> **CHECK YOUR UNDERSTANDING**:
A) Transcribe the part of the Amherst Railway Society text that begins at the words "The Amherst Railway Society is" and stops after "a railroading topic.".
B) List everyone named in the Amherst Railway Society text as giving a presentation at the society's first program.

> **SOURCE DOCUMENT**:
The Amherst Railway Society is a society of railway enthusiasts located in Palmer, Massachusetts which is also the home of seven railroads. The society puts on an annual Amherst Railway Society Railroad Hobby Show at the Eastern States Exposition Fairgrounds in West Springfield, Massachusetts, in late January of every year.

  The attendance at the two-day show, which has over 7 acres of displays, usually averages twenty five thousand people, making it one of the largest two-day train shows in North America.

The Amherst Railway Society has about 446 members who share some aspect of railroading as a common interest. Monthly meetings cover current topics in railroad news and offer slide shows, movies or a prominent speaker on a railroading topic.

Dates for the 2025 show are January 25th and 26th.

==History==
According to written minutes, the Amherst Railway Society came into existence on October 15, 1963, in Goessman Laboratory, Room 151 at the University of Massachusetts Amherst. The first program on October 15, 1963, was "Mexican Steam" by Everett Turner, "American Diesels" by Al Wynne, and some steam shots from around Amherst by Harvey Allen. Many of the people attending the first meeting had been active in a previous UMass railroad group that was organized by students. That group ceased to exist by 1963. The Amherst Railway Society quickly grew and five years later, the organization put on its own train show that is now held every year in West Springfield.

> **SUPPLIED INFORMATION**:
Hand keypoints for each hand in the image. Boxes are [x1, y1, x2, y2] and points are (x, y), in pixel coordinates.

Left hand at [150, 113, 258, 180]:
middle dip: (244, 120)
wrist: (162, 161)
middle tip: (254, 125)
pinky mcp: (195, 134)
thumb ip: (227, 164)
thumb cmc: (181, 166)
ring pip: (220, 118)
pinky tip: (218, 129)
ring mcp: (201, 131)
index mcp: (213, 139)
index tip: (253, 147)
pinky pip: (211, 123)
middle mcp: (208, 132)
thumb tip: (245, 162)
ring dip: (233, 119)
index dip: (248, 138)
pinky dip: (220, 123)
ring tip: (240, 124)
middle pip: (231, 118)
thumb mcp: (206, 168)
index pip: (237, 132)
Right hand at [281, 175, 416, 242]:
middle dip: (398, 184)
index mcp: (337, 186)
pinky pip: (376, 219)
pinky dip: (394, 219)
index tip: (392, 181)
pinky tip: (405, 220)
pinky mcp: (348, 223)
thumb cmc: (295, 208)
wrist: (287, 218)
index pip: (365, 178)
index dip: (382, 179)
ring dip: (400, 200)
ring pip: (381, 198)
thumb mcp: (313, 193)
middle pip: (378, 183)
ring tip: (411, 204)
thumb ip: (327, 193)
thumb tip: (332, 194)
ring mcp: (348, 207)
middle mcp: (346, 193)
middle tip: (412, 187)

> **RESPONSES TO THE TASKS**:
A)
The Amherst Railway Society is a society of railway enthusiasts located in Palmer, Massachusetts which is also the home of seven railroads. The society puts on an annual Amherst Railway Society Railroad Hobby Show at the Eastern States Exposition Fairgrounds in West Springfield, Massachusetts, in late January of every year.

  The attendance at the two-day show, which has over 7 acres of displays, usually averages twenty five thousand people, making it one of the largest two-day train shows in North America.

The Amherst Railway Society has about 446 members who share some aspect of railroading as a common interest. Monthly meetings cover current topics in railroad news and offer slide shows, movies or a prominent speaker on a railroading topic.

B)
Everett Turner
Al Wynne
Harvey Allen